Iheanacho Nwosu, Romanus Ugwu, Abuja
A consortium of Civil Society Organizations, under the auspices of Independent Service Delivery Monitoring Group (ISDMG), have accused the leadership of Nigerian political parties of complicity in alleged underage voting during elections in the country.
Reacting to the massive outcry that greeted the 2018 Kano Local Government election, the group claimed that the response from the Independent National Electoral Commission (INEC) from its FOI request revealed that the electoral body has been issuing copies of voters’ register to political parties.
Reading a prepared address, the Executive Director of the group, Dr Chima Amadi said:
“Issuing voters’ register to the parties has been done since 2011 and as recently as February 2018. Our FOI request included availing us of the evidence of such presentation of copies to the political parties.
“We are astonished to learn that all opposition parties in Kano State, and indeed all other states where allegations of underage voters, aliens and other unqualified persons have ever been made, that no political party in the country has ever reached out to INEC with any objection from the copies of the register which they hold.
“Political parties have a role to play in the duty of INEC to maintain a credible voters’ register, and this informed why the law allows the electoral commission to issue copies of the updated registers to them. Could their silence be that they were also explicating to benefit from the ill?” the group asked rhetorically.
ISDMG further noted that:
“There is no doubt that political parties remain an integral part of the process aimed at achieving the desired reforms of institutionalizing a credible electoral process. If they are failing in their responsibilities, it falls on civil society to remind and reawaken them to their responsibility.
“Crying after the milk is spilt when there was ample opportunity to ensure the milk did not spill is reactionary and not in the interest of our democracy, and particularly fee and fair elections.
“As part of general procedures for entertaining complaints and objections, the Electoral Act 2010 (as Amended) in section 19 refers to the display of the voters list for a period not less than five days and not exceeding 14 days for public scrutiny, and during that period any objection and complaints in relation to the register can be raised.
“We have evidence that the Commission has been consistent with the provision, and at the end of every registration cycle appoints two Assistant Revision Officers for each centre with appropriate forms to collate objections and complaints.
“Unfortunately, no political party or indeed any person, has utilised this beautiful provision the law and presented any objection to the Commission in the two election cycles of 2011 and 2015 since this procedure commenced.
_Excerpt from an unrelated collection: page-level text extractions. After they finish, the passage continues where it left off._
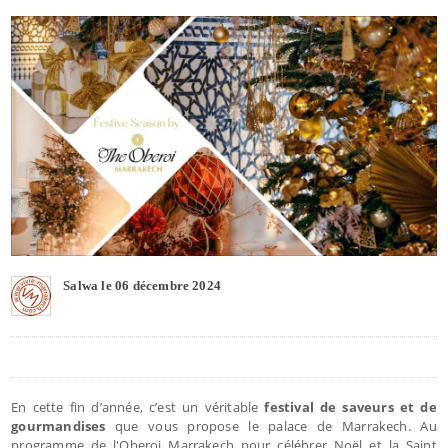
Salwa le 06 décembre 2024
En cette fin d’année, c’est un véritable
festival de saveurs et de
gourmandises
que vous propose le palace de Marrakech. Au
programme de l'Oberoi Marrakech pour célébrer Noël et la Saint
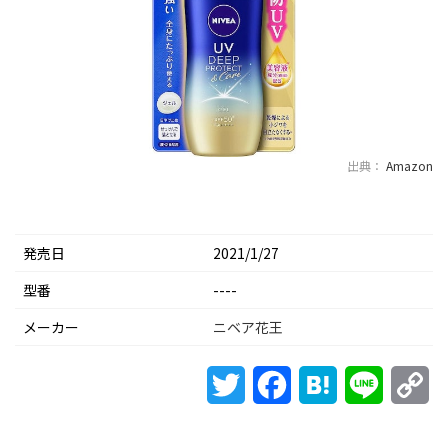
出典：
Amazon
発売日
2021/1/27
型番
----
メーカー
ニベア花王
Twitter
Facebook
Hatena
Line
Co
Li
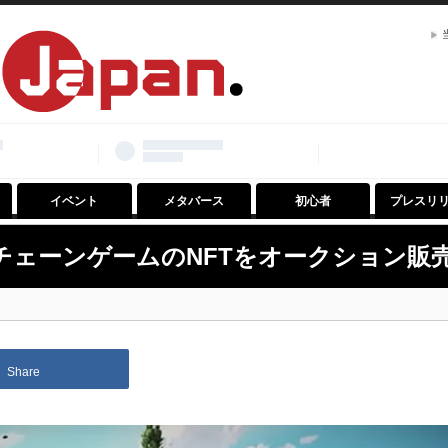
イベント
メタバース
初心者
プレスリ
ックチェーンゲームのNFTをオークション販
Share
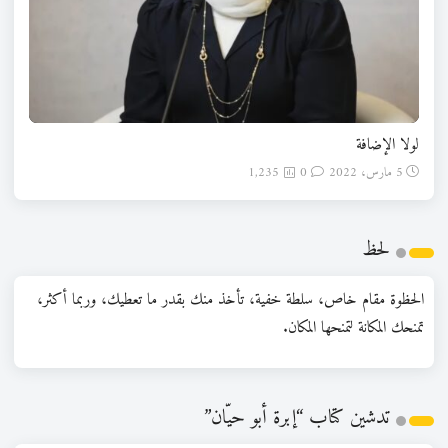
لولا الإضافة
5 مارس، 2022
0
1,235
لحظ
الحظوة مقام خاص، سلطة خفية، تأخذ منك بقدر ما تعطيك، وربما أكثر،
تمنحك المكانة لتمنحها المكان.
تدشين كتاب “إبرة أبو حيّان”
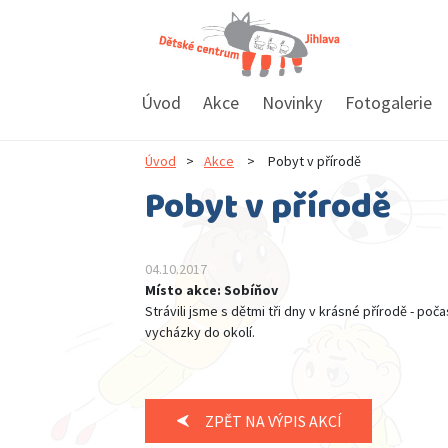
Úvod
Akce
Novinky
Fotogalerie
Úvod
>
Akce
>
Pobyt v přírodě
Pobyt v přírodě
04.10.2017
Místo akce: Sobíňov
Strávili jsme s dětmi tři dny v krásné přírodě - poča
vycházky do okolí.
ZPĚT NA VÝPIS AKCÍ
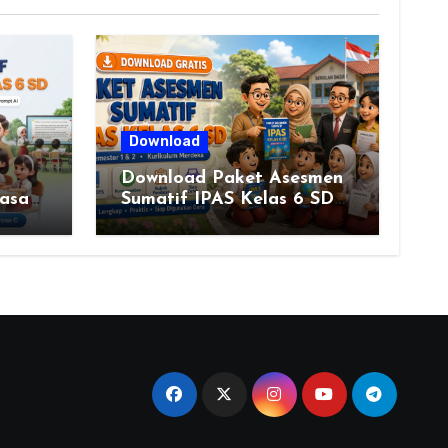
Download
Download Paket Asesmen
asa
Sumatif IPAS Kelas 6 SD
Kurikulum Merdeka
 &
Lengkap Semester 1 & 2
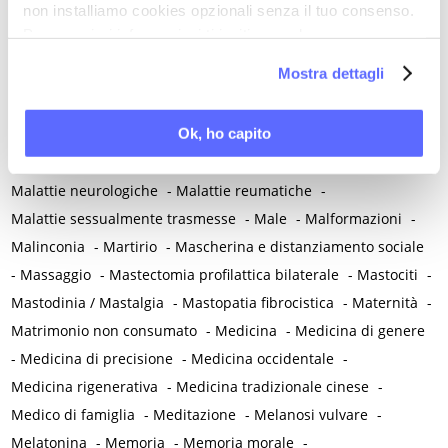
non installiamo cookies opzionali senza il tuo consenso.
M
Per maggiori informazioni ti invitiamo a leggere
Madri adolescenti
-
Magnanimità
-
Magnesio
-
Mal d'aereo
-
la nostra
Cookie Policy
.
Mostra dettagli
Mal di montagna
-
Malassorbimento
-
Malattia
-
Malattia infiammatoria pelvica
-
Malattia mentale
-
Ok, ho capito
Malattie autoimmuni
-
Malattie cromosomiche
-
Malattie genetiche
-
Malattie metaboliche
-
Malattie neurologiche
-
Malattie reumatiche
-
Malattie sessualmente trasmesse
-
Male
-
Malformazioni
-
Malinconia
-
Martirio
-
Mascherina e distanziamento sociale
-
Massaggio
-
Mastectomia profilattica bilaterale
-
Mastociti
-
Mastodinia / Mastalgia
-
Mastopatia fibrocistica
-
Maternità
-
Matrimonio non consumato
-
Medicina
-
Medicina di genere
-
Medicina di precisione
-
Medicina occidentale
-
Medicina rigenerativa
-
Medicina tradizionale cinese
-
Medico di famiglia
-
Meditazione
-
Melanosi vulvare
-
Melatonina
-
Memoria
-
Memoria morale
-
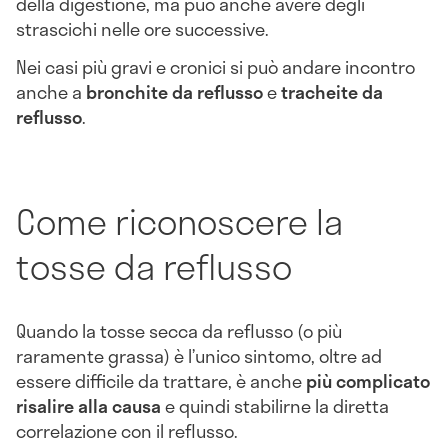
della digestione, ma può anche avere degli
strascichi nelle ore successive.
Nei casi più gravi e cronici si può andare incontro
anche a
bronchite da reflusso
e
tracheite da
reflusso
.
Come riconoscere la
tosse da reflusso
Quando la tosse secca da reflusso (o più
raramente grassa) è l’unico sintomo, oltre ad
essere difficile da trattare, è anche
più complicato
risalire alla causa
e quindi stabilirne la diretta
correlazione con il reflusso.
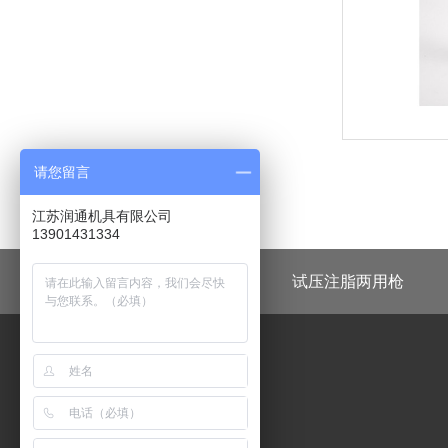
请您留言
江苏润通机具有限公司
13901431334
快速接头
液压泵
试压注脂两用枪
All aliens, underage persons and indeed all unqualified, must have their names expunged from the voters register,” ISDMG demanded.
“This INEC has introduced simultaneous accreditation and voting, has suspended the use of incident forms because of penchant for politicians to abuse it and have acquired new enhanced card readers which will read ginger prints a lot more easily and also register finger prints on the spot where the card is read as authentic and the face of the biter is cross checked and verified from the register at the polling unit.
“The new card readers were used in the Anambra governorship elections and only recorded 0.01 per cent failure and 90 per cent of these failures were rectified there in the field. The Ekiti and Osun governorship elections will provide ample opportunities for further tests and improvements to these innovations,” the group noted.
Similarly, one of the co-conveners of the Coalition, Ezenwa Nwagwu, argued that the biggest challenge facing elections in Nigeria was what he described as “citizens conspiracy”, urging Nigerians to take elections from the deal-making process.